He was married to Rose M. Crimmins and had ten children: Genevieve (Mrs. Lyttleton Fox), Rosalie (Mrs. Henry James), Madeleine (Mrs Stuart Duncan Preston), Morgan J. Jr., Esmond P., Justin C., Estelle (Mrs. William F. Cogswell) Maude (Mrs. Gerald Dempsey), and Kenneth. He was a counsel to the law firm of Conboy, Hewitt, O’Brien and Boardman, and trustee of the Provident Loan Society of New York. In 1930, he lived at 729 Park Avenue, New York.  He died on June 16, 1937.

As one of 27 portraits displayed at the Union League Club in March 1906, American Art News, Vol. 4, No. 23, March 17, 1906, New York, p. 2, described this as, ‘A. Muller-Ury’s excellent bust of Judge O’Brien.’ 

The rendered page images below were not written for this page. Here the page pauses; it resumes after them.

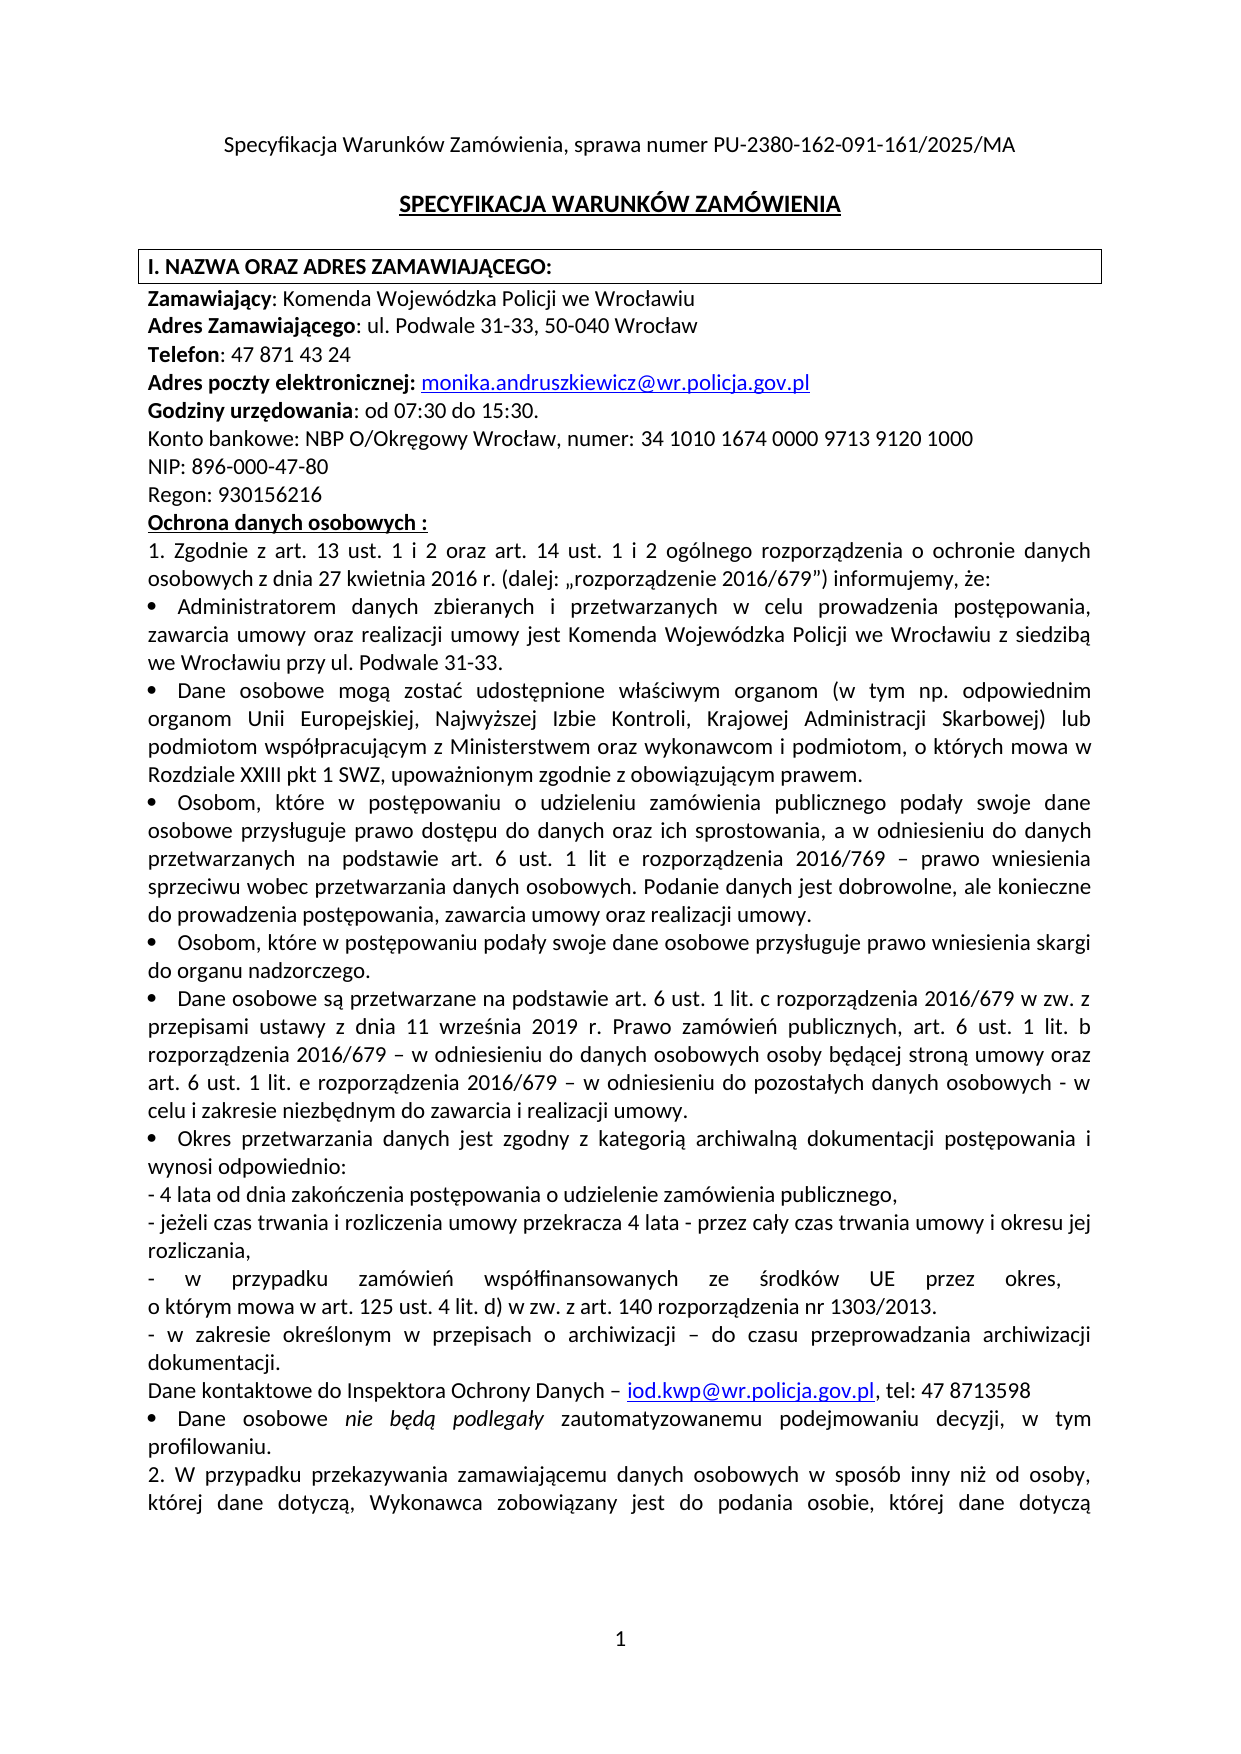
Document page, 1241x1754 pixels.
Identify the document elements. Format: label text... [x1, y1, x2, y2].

text Adres poczty elektronicznej: monika.andruszkiewicz@wr.policja.gov.pl [148, 368, 1093, 396]
text Ochrona danych osobowych : [148, 508, 1093, 536]
text 1. Zgodnie z art. 13 ust. 1 i 2 oraz art. 14 ust. 1 i 2 ogólnego rozporządzenia o ochronie danych osobowych z dnia 27 kwietnia 2016 r. (dalej: „rozporządzenie 2016/679”) informujemy, że: [148, 536, 1093, 592]
text Telefon: 47 871 43 24 [148, 340, 1093, 368]
text I. NAZWA ORAZ ADRES ZAMAWIAJĄCEGO: [139, 250, 1101, 283]
list Dane osobowe mogą zostać udostępnione właściwym organom (w tym np. odpowiednim organom Unii Europejskiej, Najwyższej Izbie Kontroli, Krajowej Administracji Skarbowej) lub podmiotom współpracującym z Ministerstwem oraz wykonawcom i podmiotom, o których mowa w Rozdziale XXIII pkt 1 SWZ, upoważnionym zgodnie z obowiązującym prawem. [148, 676, 1093, 788]
text Godziny urzędowania: od 07:30 do 15:30. [148, 396, 1093, 424]
text - w zakresie określonym w przepisach o archiwizacji – do czasu przeprowadzania archiwizacji dokumentacji. [148, 1320, 1093, 1376]
text NIP: 896-000-47-80 [148, 452, 1093, 480]
text Konto bankowe: NBP O/Okręgowy Wrocław, numer: 34 1010 1674 0000 9713 9120 1000 [148, 424, 1093, 452]
text SPECYFIKACJA WARUNKÓW ZAMÓWIENIA [148, 188, 1093, 219]
text - jeżeli czas trwania i rozliczenia umowy przekracza 4 lata - przez cały czas trwania umowy i okresu jej rozliczania, [148, 1208, 1093, 1264]
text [148, 1461, 1093, 1517]
text Regon: 930156216 [148, 480, 1093, 508]
list Dane osobowe nie będą podlegały zautomatyzowanemu podejmowaniu decyzji, w tym profilowaniu. [148, 1404, 1093, 1461]
list Administratorem danych zbieranych i przetwarzanych w celu prowadzenia postępowania, zawarcia umowy oraz realizacji umowy jest Komenda Wojewódzka Policji we Wrocławiu z siedzibą we Wrocławiu przy ul. Podwale 31-33. [148, 592, 1093, 676]
text Adres Zamawiającego: ul. Podwale 31-33, 50-040 Wrocław [148, 312, 1093, 340]
text - w przypadku zamówień współfinansowanych ze środków UE przez okres, o którym mowa w art. 125 ust. 4 lit. d) w zw. z art. 140 rozporządzenia nr 1303/2013. [148, 1264, 1093, 1320]
list Osobom, które w postępowaniu o udzieleniu zamówienia publicznego podały swoje dane osobowe przysługuje prawo dostępu do danych oraz ich sprostowania, a w odniesieniu do danych przetwarzanych na podstawie art. 6 ust. 1 lit e rozporządzenia 2016/769 – prawo wniesienia sprzeciwu wobec przetwarzania danych osobowych. Podanie danych jest dobrowolne, ale konieczne do prowadzenia postępowania, zawarcia umowy oraz realizacji umowy. [148, 788, 1093, 928]
text Zamawiający: Komenda Wojewódzka Policji we Wrocławiu [148, 284, 1093, 312]
text - 4 lata od dnia zakończenia postępowania o udzielenie zamówienia publicznego, [148, 1180, 1093, 1208]
list Okres przetwarzania danych jest zgodny z kategorią archiwalną dokumentacji postępowania i wynosi odpowiednio: [148, 1124, 1093, 1180]
list Osobom, które w postępowaniu podały swoje dane osobowe przysługuje prawo wniesienia skargi do organu nadzorczego. [148, 928, 1093, 984]
text Dane kontaktowe do Inspektora Ochrony Danych – iod.kwp@wr.policja.gov.pl, tel: 47 8713598 [148, 1376, 1093, 1404]
list Dane osobowe są przetwarzane na podstawie art. 6 ust. 1 lit. c rozporządzenia 2016/679 w zw. z przepisami ustawy z dnia 11 września 2019 r. Prawo zamówień publicznych, art. 6 ust. 1 lit. b rozporządzenia 2016/679 – w odniesieniu do danych osobowych osoby będącej stroną umowy oraz art. 6 ust. 1 lit. e rozporządzenia 2016/679 – w odniesieniu do pozostałych danych osobowych - w celu i zakresie niezbędnym do zawarcia i realizacji umowy. [148, 984, 1093, 1124]
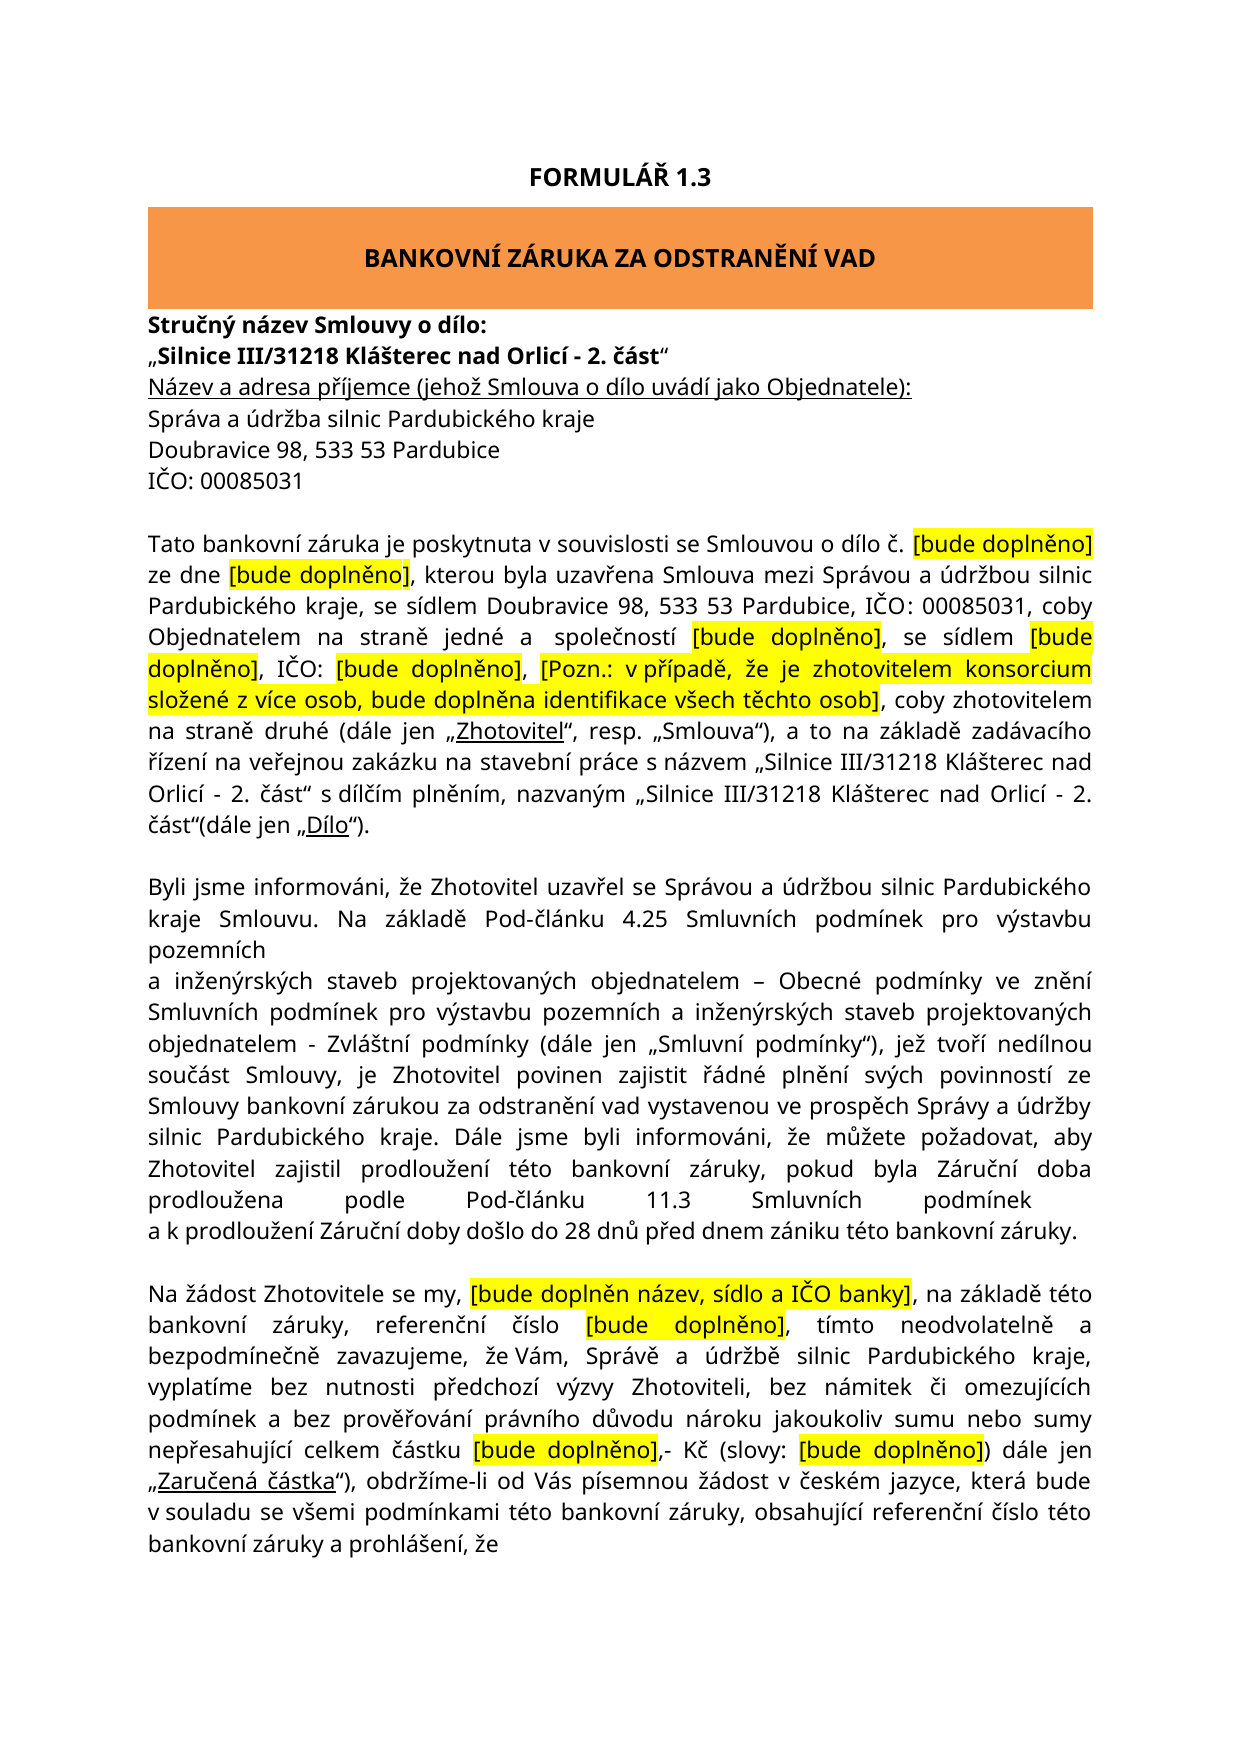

Among the other pictures displayed were a Lenbach portrait of Bismarck lent by Joseph Pulitzer, Chase’s ‘strong, delightful, and refined double portrait of Mmes Oscar L. Livingston and James M. Sullivan,’ and Caroll Beckwith’s ‘strong three-quarter length of Mr. Richart Ewart’, and Irving R. Wiles’ ‘three quarter-length standing of Mrs. Hollister – a strong canvas.’